— Reto —
Extrae del texto de la página, sin alterar nada, el fragmento que comienza en "Es por ello" y acaba en "igualmente olvidado dios.".

Sumidos de una u otra manera en el ambiente si no sacro, sí
de una u otra manera metafísico al
que estas fechas predisponen, y confieso que manifiestamente tentado a ceder al
proceso de introspección contrita al que las mismas promueven; lo cierto es que
siempre desde el más absoluto de los respetos, uno ha de llevar a cabo el
periódico proceso del aquí y del ahora al que ya se ha acostumbrado, cediendo
en este caso no tanto al olor que la cera quemada deja en la calle, como sí más
bien promoviendo la activa búsqueda no ya de respuestas, simplemente de
preguntas si éstas son las adecuadas, en un afán de vincular los procesos de necesidad sacra, con los parámetros
evolutivos que seguramente en un tiempo más cercano de lo que podemos llegar a
pensar terminen por ubicar sin el menor lugar a la duda toda esa suerte de demandas internas cuya satisfacción, aún
hoy, permanece presa en la oscuridad de ese cuasi mítico torreón que, carente
de ventanas y sumido en el tenebrismo, proporciona refugio a las múltiples
formas que todavía hoy asume en misticismo, aún cuando éste se disfrace de
complejas disposiciones tendentes a una suerte de visión transcendental.
En cualquier caso, y partiendo de la necesaria aceptación de
una realidad que este caso no adopta tanto la forma de proceder, como sí más
bien de hecho consumado; si algo es indiscutible es la tendencia, cuando no la
necesidad, que el Hombre, a lo largo de la Historia, ha necesitado de conceder
a lo intangible no ya una fuerza concreta o inconcreta, como sí más bien una
capacidad no tanto de explicar sus dudas, como sí más bien de erigirse en el
único camino para ser consciente de éstas.
Resulta así no ya curioso, sino que es a la sazón
paradójico, el que cuanto más compleja es una sociedad, más fuertes son sus
lazos con lo metafísico. Unos lazos que son tan sublimes y preciosos, que en
muchos casos llegan a superar en eficacia a los procederes netamente humanos
(los que para entendernos permanecen ligados a los parámetros de lo físico),
para terminar abrumando al que los experimenta, que llega a renunciar a todo,
por experimentar una sensación quién sabe alcanzado un momento dado si
destinada a proporcionar una satisfacción para lo que resultó ser una demanda
pasajera, o capaz de apuntalar una suerte de realidad en si misma que no por
ilusoria, resulta menos competente a la hora de erigirse en guía para el que de
una u otra manera la demandó.
Es por ello que inmersos como estamos en unas fechas especialmente
propensas a ello, que resulta casi imposible abstraerse no sabemos si a la
realidad, o a interpretación que de la misma osamos hacer; y es así que
gustosos nos sumergimos en la corriente del río
de emotividad y sensaciones que en sus múltiples formas corre ahora libre
por las calles de nuestras localidades, y de manera no excluyente por las de
casi cualquier terruño habitado que en este país se precie, inundándolo todo con lo que bien podría
ser una transcripción pagana del
compendio de instrucciones o demandas que en una ocasión un olvidado Pueblo le
hizo a un igualmente olvidado dios.

— Líneas de datos —

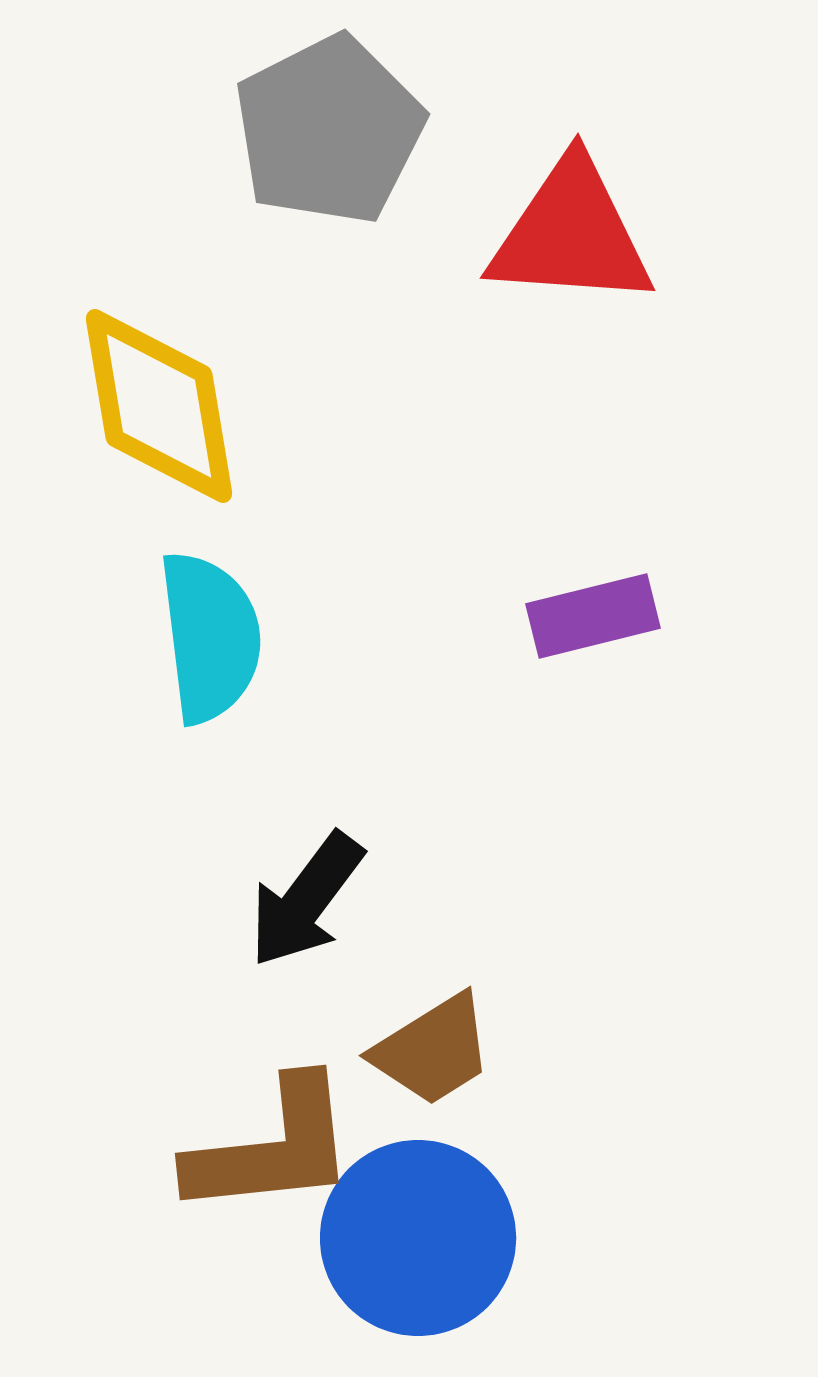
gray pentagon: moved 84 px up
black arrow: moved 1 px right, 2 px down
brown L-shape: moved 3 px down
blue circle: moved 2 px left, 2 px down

— Tarea resuelta —
Es por ello que inmersos como estamos en unas fechas especialmente
propensas a ello, que resulta casi imposible abstraerse no sabemos si a la
realidad, o a interpretación que de la misma osamos hacer; y es así que
gustosos nos sumergimos en la corriente del río
de emotividad y sensaciones que en sus múltiples formas corre ahora libre
por las calles de nuestras localidades, y de manera no excluyente por las de
casi cualquier terruño habitado que en este país se precie, inundándolo todo con lo que bien podría
ser una transcripción pagana del
compendio de instrucciones o demandas que en una ocasión un olvidado Pueblo le
hizo a un igualmente olvidado dios.